At Sante Fe, the subjects that snagged in McCarthy’s imagination include the logistics of mass extinction, best known through study of the meteorite strike that ended the reign of the dinosaurs 65 million years ago. Traces of this fascination crop up in The Road, but the rest of his oeuvre hints heavily that feral human beings can easily reach their own apocalyptic crisis, without any help from outside. “We’re going to do ourselves in first,” he said to Kushner when asked about the threat of climate change.

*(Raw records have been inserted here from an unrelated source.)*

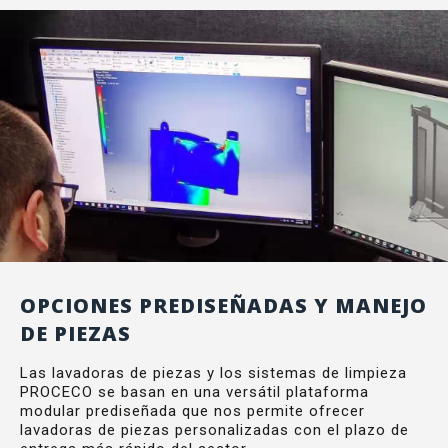
OPCIONES PREDISEÑADAS Y MANEJO
DE PIEZAS
Las lavadoras de piezas y los sistemas de limpieza
PROCECO se basan en una versátil plataforma
modular prediseñada que nos permite ofrecer
lavadoras de piezas personalizadas con el plazo de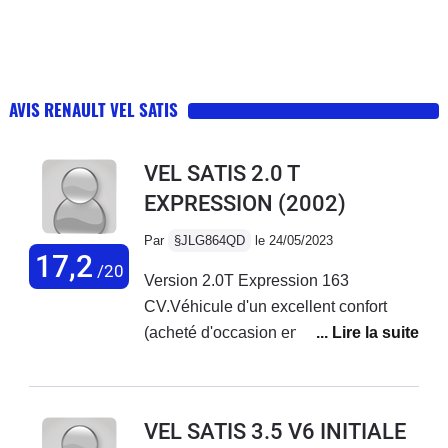
AVIS RENAULT VEL SATIS
VEL SATIS 2.0 T
EXPRESSION
(2002)
Par
§JLG864QD
le 24/05/2023
17,2
/20
Version 2.0T Expression 163
CV.Véhicule d'un excellent confort
(acheté d'occasion en 2015 avec
70.000Km) pour mes trajets bi-
mensuels vers mon entreprise en
Vendée depuis les Yvelines.Je suis
VEL SATIS 3.5 V6 INITIALE
étonné de la remarque concernant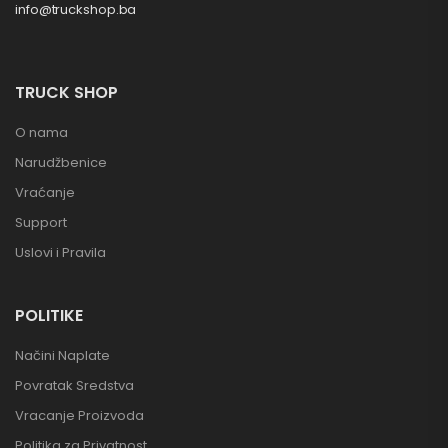
info@truckshop.ba
TRUCK SHOP
O nama
Narudžbenice
Vraćanje
Support
Uslovi i Pravila
POLITIKE
Načini Naplate
Povratak Sredstva
Vracanje Proizvoda
Politika za Privatnost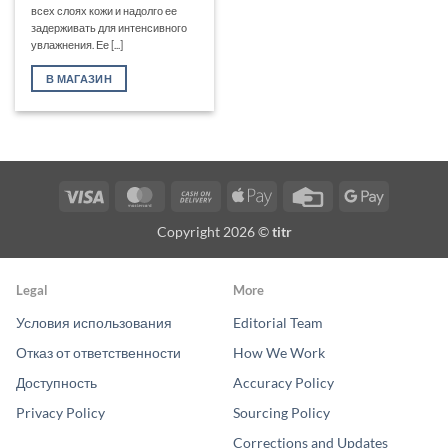
всех слоях кожи и надолго ее
задерживать для интенсивного
увлажнения. Ее [...]
В МАГАЗИН
Visa
MasterCard
Cash
Apple
Credit
Google
On
Pay
Card
Pay
Copyright 2026 ©
titr
Delivery
Legal
More
Условия использования
Editorial Team
Отказ от ответственности
How We Work
Доступность
Accuracy Policy
Privacy Policy
Sourcing Policy
Corrections and Updates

Oprah’s book club selected The Road last year.  Oprah’s book club links to several SFI scientists discussing about the themes of the book including anthropologist Stephen Lansing (who also works at the Stockholm Resilience Centre).  Lansing writes on Man vs. Nature: Coevolution of Social and Ecological Networks:

As early as 1820, one observer wrote that truly “external” nature—nature apart from humanity—”exists nowhere except perhaps on a few isolated Australian coral atolls.” Not only do humans directly alter many ecosystems through development and agriculture, we impact apparently untouched habitats in remote regions of the earth through pollution and climate change. Yet we depend on nature for “ecosystem services” such as water purification, pollination, fisheries and climate regulation. For better and for worse, humans are constantly coevolving with species and the environment. Many traditional societies have found creative ways to remind themselves of the critical interdependence of the human and natural worlds—consider the water temples of Bali, for example. Claude Lévi-Strauss, perhaps the greatest anthropologist of our time, believed that this interdependence is fundamental to human thought.

According to Lévi-Strauss, when we think about nature we are always already thinking about ourselves.

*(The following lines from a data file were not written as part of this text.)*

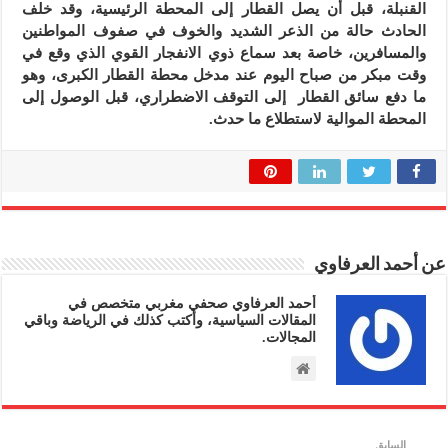
القنبلة، قبل أن يصل القطار إلى المحطة الرئيسية، وقد خلف
الحادث حالة من الذعر الشديد والخوف في صفوف المواطنين
والمسافرين، خاصة بعد سماع ذوي الانفجار القوي الذي وقع في
وقت مبكر من صباح اليوم عند مدخل محطة القطار الكبرى، وهو
ما دفع سائق القطار إلى التوقف الاضطراري، قبل الوصول إلى
المحطة الموالية لاستطلاع ما حدث.
عن أحمد العرفاوي
أحمد العرفاوي صحفي مغربي متخصص في
المقالات السياسية، وأكتب كذلك في الرياضة وباقي
المجالات.
السابق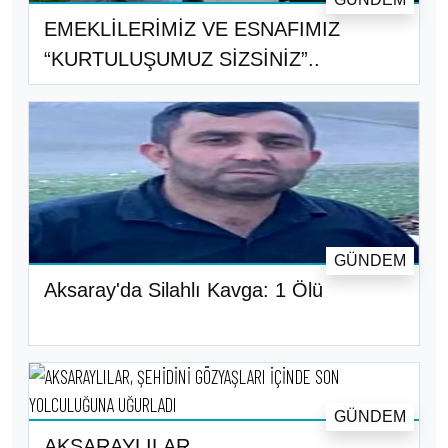
EMEKLİLERİMİZ VE ESNAFIMIZ
“KURTULUŞUMUZ SİZSİNİZ”..
GÜNDEM
Aksaray'da Silahlı Kavga: 1 Ölü
GÜNDEM
AKSARAYLILAR,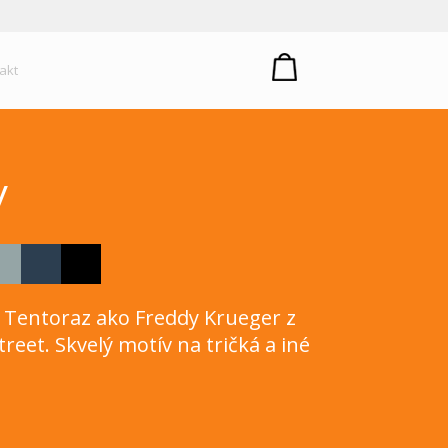
um plastů
akt
y
! Tentoraz ako Freddy Krueger z
eet. Skvelý motív na tričká a iné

In the past decade, scientific journals and the media have been filling up with reports of our changing relationship to nature. The most prominent example is climate change, but there are many others: the destruction of the world’s tropical forests and reefs, the eutrophication of lakes and coastal zones, the beginning of a new age of mass extinction. In The Road , Cormac does not dwell on the scientific details of these catastrophes. Instead, he imagines a world that represents their logical outcome and asks us to imagine what that might feel like. What if there was a near-complete breakdown of the complex networks joining humans with one another and with other species? It’s a question that stirs and troubles our sense of who we are.

“There was yet a lingering odor of cows in the barn and he stood there thinking about cows and he realized they were extinct. Was that true? There could be a cow somewhere being fed and cared for. Could there? Fed what? Saved for what? Beyond the open door the dead grass rasped dryly in the wind” (p. 120).